*Description of the task:* Take the material below and reproduce, word for word, only the lines from the line with "персональную информацию или" through the line with "http://2-rooms.ru сохранить измененную".

[Opening Data records section]

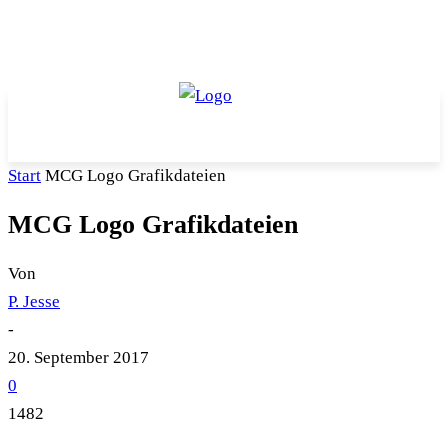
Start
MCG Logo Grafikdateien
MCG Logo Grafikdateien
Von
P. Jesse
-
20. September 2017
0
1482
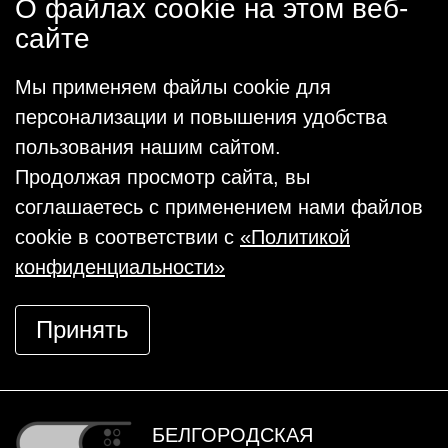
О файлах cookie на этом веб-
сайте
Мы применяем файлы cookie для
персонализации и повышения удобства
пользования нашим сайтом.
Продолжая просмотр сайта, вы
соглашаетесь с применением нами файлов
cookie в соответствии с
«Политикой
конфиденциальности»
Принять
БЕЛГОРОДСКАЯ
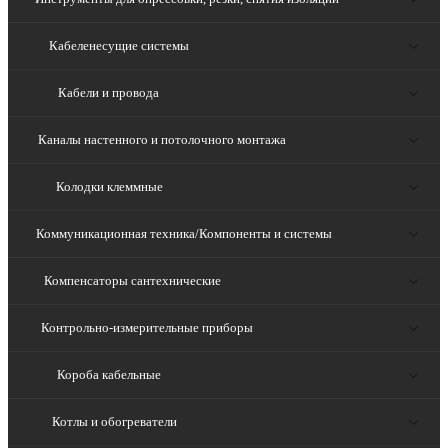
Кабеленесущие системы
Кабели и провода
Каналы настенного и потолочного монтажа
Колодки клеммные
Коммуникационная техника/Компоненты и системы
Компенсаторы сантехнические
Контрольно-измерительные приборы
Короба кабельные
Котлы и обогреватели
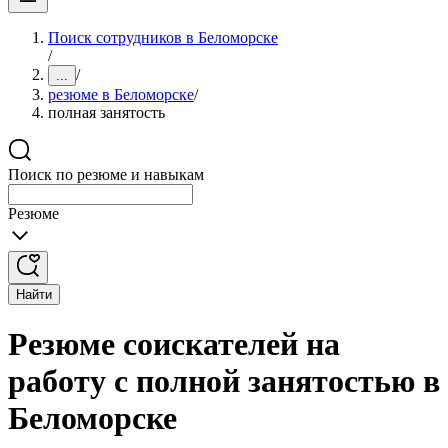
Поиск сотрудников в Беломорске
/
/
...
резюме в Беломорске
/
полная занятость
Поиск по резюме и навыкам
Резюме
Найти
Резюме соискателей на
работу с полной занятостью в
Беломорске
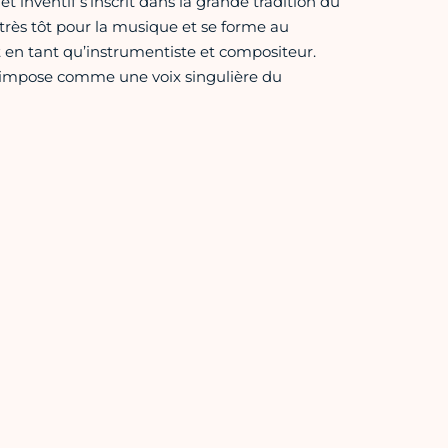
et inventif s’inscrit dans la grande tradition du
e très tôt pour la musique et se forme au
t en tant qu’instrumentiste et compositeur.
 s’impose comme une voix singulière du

[Closing Data records section]
[Opening Data records section]

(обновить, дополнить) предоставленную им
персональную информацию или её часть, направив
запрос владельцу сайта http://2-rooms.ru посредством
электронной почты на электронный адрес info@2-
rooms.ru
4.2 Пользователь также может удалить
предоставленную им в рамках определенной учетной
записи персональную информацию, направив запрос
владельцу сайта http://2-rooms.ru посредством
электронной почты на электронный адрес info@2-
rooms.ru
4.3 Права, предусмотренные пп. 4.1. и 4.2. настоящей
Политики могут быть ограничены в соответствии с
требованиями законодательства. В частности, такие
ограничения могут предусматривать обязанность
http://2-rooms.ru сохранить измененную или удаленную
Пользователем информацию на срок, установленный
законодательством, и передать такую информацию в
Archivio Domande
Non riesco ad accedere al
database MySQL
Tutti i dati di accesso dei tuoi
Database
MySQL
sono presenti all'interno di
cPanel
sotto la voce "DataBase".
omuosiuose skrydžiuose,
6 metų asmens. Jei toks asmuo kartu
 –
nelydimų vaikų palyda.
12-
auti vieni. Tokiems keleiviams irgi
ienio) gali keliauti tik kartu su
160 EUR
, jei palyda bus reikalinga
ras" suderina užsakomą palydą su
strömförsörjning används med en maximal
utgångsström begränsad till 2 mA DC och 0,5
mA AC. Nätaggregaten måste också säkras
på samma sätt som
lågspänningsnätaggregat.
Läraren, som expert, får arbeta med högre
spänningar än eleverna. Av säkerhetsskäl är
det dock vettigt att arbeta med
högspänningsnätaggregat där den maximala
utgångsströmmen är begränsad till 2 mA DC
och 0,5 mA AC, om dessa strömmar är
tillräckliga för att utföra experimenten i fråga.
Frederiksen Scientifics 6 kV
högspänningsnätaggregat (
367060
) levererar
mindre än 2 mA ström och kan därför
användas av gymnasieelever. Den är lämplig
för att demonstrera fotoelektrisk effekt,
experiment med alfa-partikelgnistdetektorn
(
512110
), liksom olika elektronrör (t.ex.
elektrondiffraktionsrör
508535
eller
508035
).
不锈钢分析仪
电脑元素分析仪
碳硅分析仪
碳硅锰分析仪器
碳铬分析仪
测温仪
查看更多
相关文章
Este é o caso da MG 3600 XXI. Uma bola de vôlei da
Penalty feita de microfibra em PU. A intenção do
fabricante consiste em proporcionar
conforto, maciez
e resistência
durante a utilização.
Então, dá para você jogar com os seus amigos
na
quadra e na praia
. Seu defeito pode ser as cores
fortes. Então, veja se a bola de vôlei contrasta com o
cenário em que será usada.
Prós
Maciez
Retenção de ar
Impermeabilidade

[Closing Data records section]

*Task response:*
персональную информацию или её часть, направив
запрос владельцу сайта http://2-rooms.ru посредством
электронной почты на электронный адрес info@2-
rooms.ru
4.2 Пользователь также может удалить
предоставленную им в рамках определенной учетной
записи персональную информацию, направив запрос
владельцу сайта http://2-rooms.ru посредством
электронной почты на электронный адрес info@2-
rooms.ru
4.3 Права, предусмотренные пп. 4.1. и 4.2. настоящей
Политики могут быть ограничены в соответствии с
требованиями законодательства. В частности, такие
ограничения могут предусматривать обязанность
http://2-rooms.ru сохранить измененную или удаленную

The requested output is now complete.